Analysis

This section outlines the procedures involved in acquiring, formatting, and analyzing the data for our study. We delve into the methodologies adopted for data collection, explore the nuances of the data cleaning process, and discuss the insights gleaned from visualizing the data in the context of Philadelphia.

The analysis is methodically segmented into four distinct sections:

Methods

This segment offers a detailed explanation of the techniques employed and how they were integrated to develop comprehensive neighborhood amenity profiles and clusters. It serves as a foundational overview of our analytical approach.

Data Preparation

Here, we describe the process of gathering data from the Yelp API and Zillow, complemented by supporting source code. This section is crucial for understanding the initial stages of data collection and the preliminary steps taken to ensure data quality and relevance.

Exploratory Analysis

Focusing on the core of our analysis – amenity classification – this section presents various visualizations and provides a preliminary discussion on the types of businesses identified. It includes an initial cluster analysis of these businesses and the spatial units they occupy. Additionally, this part explores the correlations between amenity frequencies and their general distribution patterns, offering a deeper insight into the urban amenity landscape.

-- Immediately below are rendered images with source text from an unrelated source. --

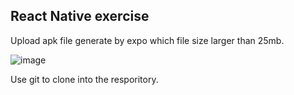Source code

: ## React Native exercise
Upload apk file generate by expo which file size larger than 25mb.

![image](https://github.com/Soo2024/new/assets/155339318/d705505a-a022-47dd-9e3d-331c7245865d)


Use git to clone into the resporitory.
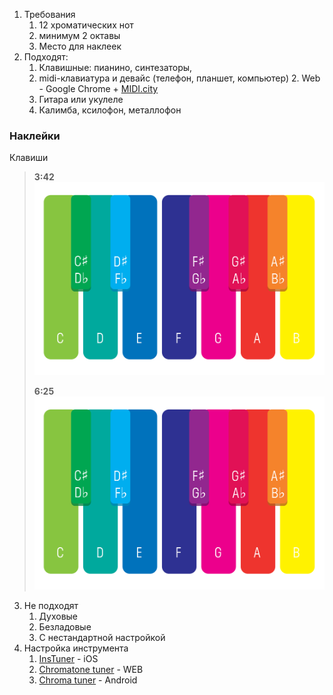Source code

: 1.  Требования
    1.  12 хроматических нот
    2.  минимум 2 октавы
    3.  Место для наклеек
2.  Подходят:
    1.  Клавишные: пианино, синтезаторы,
    2.  midi-клавиатура и девайс (телефон, планшет, компьютер)
        2.  Web - Google Chrome + [MIDI.city](https://midi.city/)
    3.  Гитара или укулеле
    4.  Калимба, ксилофон, металлофон

### Наклейки
Клавиши 
> **3:42** ![](./keys.png) 
> 
> **6:25** ![](./keys.png)

3.  Не подходят
    1.  Духовые
    2.  Безладовые
    3.  С нестандартной настройкой
4.  Настройка инструмента
    1.  [InsTuner](https://apps.apple.com/ru/app/instuner-free-chromatic-tuner/id603425027) - iOS
    2.  [Chromatone tuner](https://chromatone.center/practice/pitch/tuner.html) - WEB
    3.  [Chroma tuner](https://play.google.com/store/apps/details?id=cafe.adriel.chroma&hl=en_US&gl=US) - Android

Zillow Description Cross-Reference

In this section, we illustrate how descriptions from Zillow listings were used in conjunction with Yelp data. A notable feature is a sample cluster analysis of Philadelphia neighborhoods, suggesting how different areas might be characterized based on their amenities. It’s important to note that the Zillow data integration is not as extensive as that of Yelp. However, it serves as a valuable proof of concept for future research, demonstrating the potential of cross-referencing larger datasets and the importance of effectively communicating the insights derived from such analyses.